Imagine you've just bought a massive, state-of-the-art super-kitchen (a Speech Large Language Model) to make delicious meals (speech recognition and translation). This kitchen is incredible, but there's a catch: 90% of the kitchen is just a giant, empty dining hall (the LLM decoder) where the food is plated and served. The actual cooking happens in a tiny prep area (the speech encoder).

The big question the researchers asked was: "Do we really need a dining hall that big? Or is most of it just empty space?"

Here is the story of their discovery, broken down into simple concepts:

1. The "Ghost" in the Machine

The researchers found that the giant dining hall wasn't built specifically for cooking speech. It was inherited from a text-only chef (a standard Large Language Model) that was already trained to write essays and chat.

  • The Analogy: Imagine you hire a famous novelist to write a cookbook. You realize the novelist is great at describing food, but they also brought their entire library of 50,000 books with them. The researchers discovered that the "extra books" (redundant layers) the novelist brought were the same whether they were writing a novel or a recipe. The structure of the "extra space" didn't change just because the input changed from text to speech.

2. The Great Pruning Experiment

To test how much space was actually wasted, the researchers started removing rooms from the dining hall. They didn't just knock down walls randomly; they used a special "similarity detector" (angular distance) to find which rooms were doing the exact same job as their neighbors.

  • The Result: They found that for the biggest kitchens (7–8 billion parameters), they could knock down nearly 40% of the rooms and the food still tasted just as good.
    • Big Kitchens: Could lose ~40% of their size.
    • Medium Kitchens: Could lose ~30%.
    • Small Kitchens: Could only lose ~6% before the food started to taste bad.
    • Lesson: The bigger the model, the more "fluff" it has.

3. The "Healing" Process (Crucial Step)

Here is the tricky part. When you remove a room, the hallway gets weird.

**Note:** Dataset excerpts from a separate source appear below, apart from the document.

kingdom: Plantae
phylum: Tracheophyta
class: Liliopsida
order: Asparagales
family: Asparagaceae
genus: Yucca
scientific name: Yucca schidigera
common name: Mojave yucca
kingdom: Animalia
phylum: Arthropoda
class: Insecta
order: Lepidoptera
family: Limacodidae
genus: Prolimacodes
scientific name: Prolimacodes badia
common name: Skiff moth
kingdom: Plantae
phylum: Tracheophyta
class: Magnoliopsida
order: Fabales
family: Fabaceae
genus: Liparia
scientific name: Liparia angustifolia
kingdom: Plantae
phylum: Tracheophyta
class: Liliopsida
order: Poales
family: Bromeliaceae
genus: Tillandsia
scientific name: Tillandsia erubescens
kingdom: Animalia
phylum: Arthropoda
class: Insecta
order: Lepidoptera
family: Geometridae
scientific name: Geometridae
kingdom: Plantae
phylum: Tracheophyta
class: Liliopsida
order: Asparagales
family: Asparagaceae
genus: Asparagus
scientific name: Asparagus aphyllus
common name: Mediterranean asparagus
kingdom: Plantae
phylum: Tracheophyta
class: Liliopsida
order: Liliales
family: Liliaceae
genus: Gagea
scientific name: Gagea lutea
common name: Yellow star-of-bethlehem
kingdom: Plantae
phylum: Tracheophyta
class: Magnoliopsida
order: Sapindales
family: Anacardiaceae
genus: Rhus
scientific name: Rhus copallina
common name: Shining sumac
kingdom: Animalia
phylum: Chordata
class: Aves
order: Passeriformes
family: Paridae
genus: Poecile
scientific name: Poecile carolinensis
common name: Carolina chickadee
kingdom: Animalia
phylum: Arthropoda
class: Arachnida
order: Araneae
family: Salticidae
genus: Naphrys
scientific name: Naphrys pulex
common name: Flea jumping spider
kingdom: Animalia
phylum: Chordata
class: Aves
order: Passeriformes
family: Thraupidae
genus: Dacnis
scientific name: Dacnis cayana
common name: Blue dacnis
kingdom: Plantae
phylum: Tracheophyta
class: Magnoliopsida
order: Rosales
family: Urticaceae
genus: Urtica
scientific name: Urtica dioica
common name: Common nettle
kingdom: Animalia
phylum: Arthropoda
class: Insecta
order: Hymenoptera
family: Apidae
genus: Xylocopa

The people walking in (the data) expect to meet the person in the next room, but now they are meeting someone three rooms down. If you just cut the wall, the service collapses.

  • The Fix: The researchers had to perform "surgery" to reconnect the hallway. They added a small, flexible bridge (called LoRA adapters) to the receiving room and adjusted the entrance ramp (the projector).
  • The Insight: If they only fixed the hallway, the food still tasted off. They had to fix both the hallway and the entrance ramp together. It's like realizing that if you move the kitchen counter, you also have to move the sink to keep the workflow smooth.

4. One Size Fits All (Speech to Translation)

The researchers then asked: "If we prune this kitchen for making English-to-English transcripts (ASR), will it still work for translating English to French (AST)?"

  • The Surprise: Yes! The exact same rooms that were useless for English speech were also useless for French translation.
  • The Analogy: It's like realizing that the "extra storage closet" in your house is useless whether you are cooking dinner or baking a cake. You don't need two different houses; you can just have one smaller, efficient house that does both jobs perfectly.

Why Does This Matter?

This discovery is a game-changer for two reasons:

  1. Speed and Cost: By removing the "empty rooms," these AI models become 35% faster and use 35% less memory. This means they can run on cheaper, smaller computers (like laptops or phones) instead of massive supercomputers.
  2. Universal Design: We don't need to build a unique, bloated AI for every single task (speech, translation, summarization). We can build one streamlined, "pruned" backbone that handles all of them efficiently.

The Bottom Line

The paper proves that our current AI models are like oversized suits: they look impressive, but they are full of extra fabric we don't need. By carefully cutting away the excess and stitching the seams back together, we can create lighter, faster, and cheaper AI that works just as well for listening to speech and translating languages.